To me the Avail column values are realistic, but the Size and Used ones are driving me nuts.
On the root of the file system I issued the following command. for d in $(ls) ; do du -sh $d 2>/dev/null; done
The output follows.
Sometimes processes can block disk space, until the service/process has been restarted. I’ve had such situations like that. Have you tried restarting the server to see if that 42GB becomes available?
Theres something else:
It shows /dev/nvme0n1p5 and /dev/nvme0n1p6 to have 64 *Zeta*bytes.
That cant’t be true, so I suspect that the partition table of your NVME disk is somehow corrupted.
Later:
Maybe not the partition table, but definitively the filesystem (superblock?). So you should
check, if lsblk and fdisk -l report correct partition sizes.
I respect the request of avoiding screenshots, though, as you can see, in this case upon pasting I get pipes as separation characters and I don’t know why. That was the reason why I resorted to screenshots.
So your partitions look ok.
A hunch (hopefully not true):
In the partition table, a Microsoft partition is on /dev/nvme0n1p4, just before the corrupted
linux partitions.
So:
Could it be this partition was bigger in the past, and when you installed Rocky,
you resized the partition but forgot to resize the filesystem (NTFS?) in it and you
ran Windows before those strange errors did occur?
If yes: You data is most likely overwritten (lost) and you know at least the reason why.
If no, I’m out of ideas unfortunately.
/dev/nvme0n1p4 is simply the partition I made to install Windows there. I partitioned the entire SSD disk from scratch. Windows was installed first and then I installed Rocky Linux in the space I left for it, presumably yet not partitioned at the time I installed Windows.
/dev/nvme0n1p5, /dev/nvme0n1p6 and /dev/nvme0n1p7 do have the size I could expected from there after partitioning.
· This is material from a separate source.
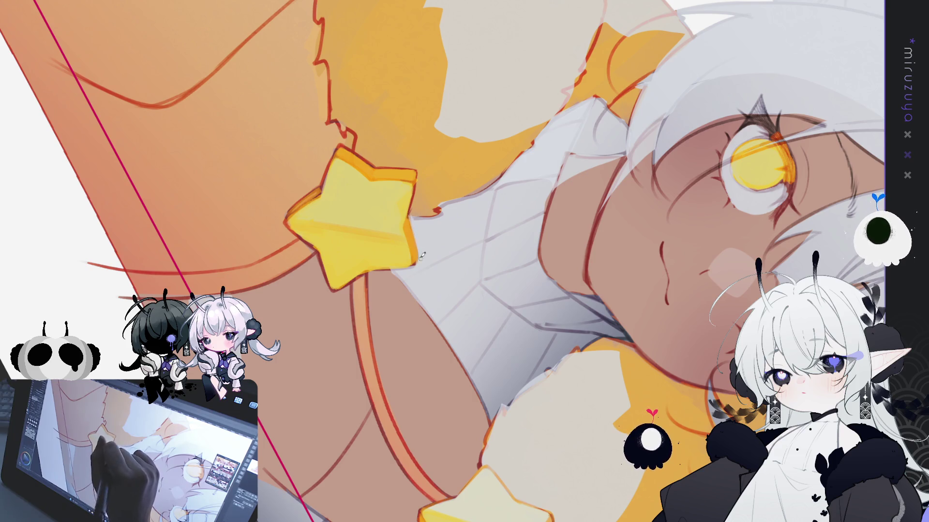
pyautogui.moveTo(419, 260); pyautogui.dragTo(460, 359)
As for the no space left on device, it turned out it was probably due to space exhaustion in /var/tmp, that I configured as a temporary file system in RAM, but unfortunately with too much limitation in size - I could easily mend for it, once discovered the problem. Elsewhere, in spite of the 100% usage indication, I could successfully create huge dummy files with dd and no error raised.
I’m pretty much ignorant concerning such issues, but could it be just a SSD-related issue? Maybe something related to the way the SSD disk is controlled? I remember a setting in the BIOS configuration…
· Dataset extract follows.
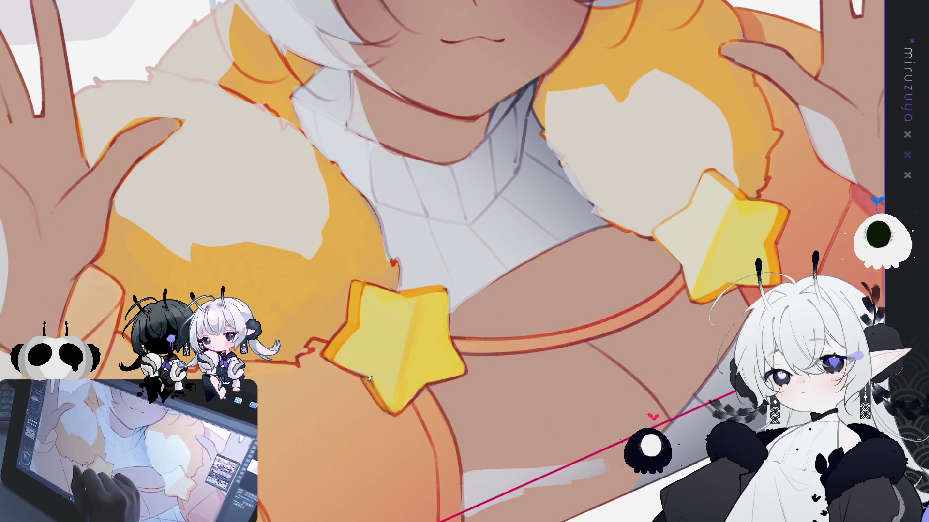
pyautogui.moveTo(369, 377); pyautogui.dragTo(309, 272)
For some reason I decided to install the system again, in the same partitions seen before.
Mysteriously now the behavior is normal, as far as sizes are concerned.
First of all, when using ‘du’ use the ‘-x’ switch .
When a process uses a file, in /proc/{pid}/fd there is a “reference” to that file.
So imagine that an app writes to a log that is never rotated and that becomes 30G. Then an unexperienced user would ‘rm -f’ that log.
Yet, the space won’t be released until the process is dead.
In such scenarios use ‘lsof’ and search for deleted files. Once you find it, go to /proc/{pid}/fd/ and use ‘truncate -s 0 {number of the fd}’ to release the space without restarting the application.
P.S.: You can also copy deleted files by ‘cp {number of fd} /{new_destination}’.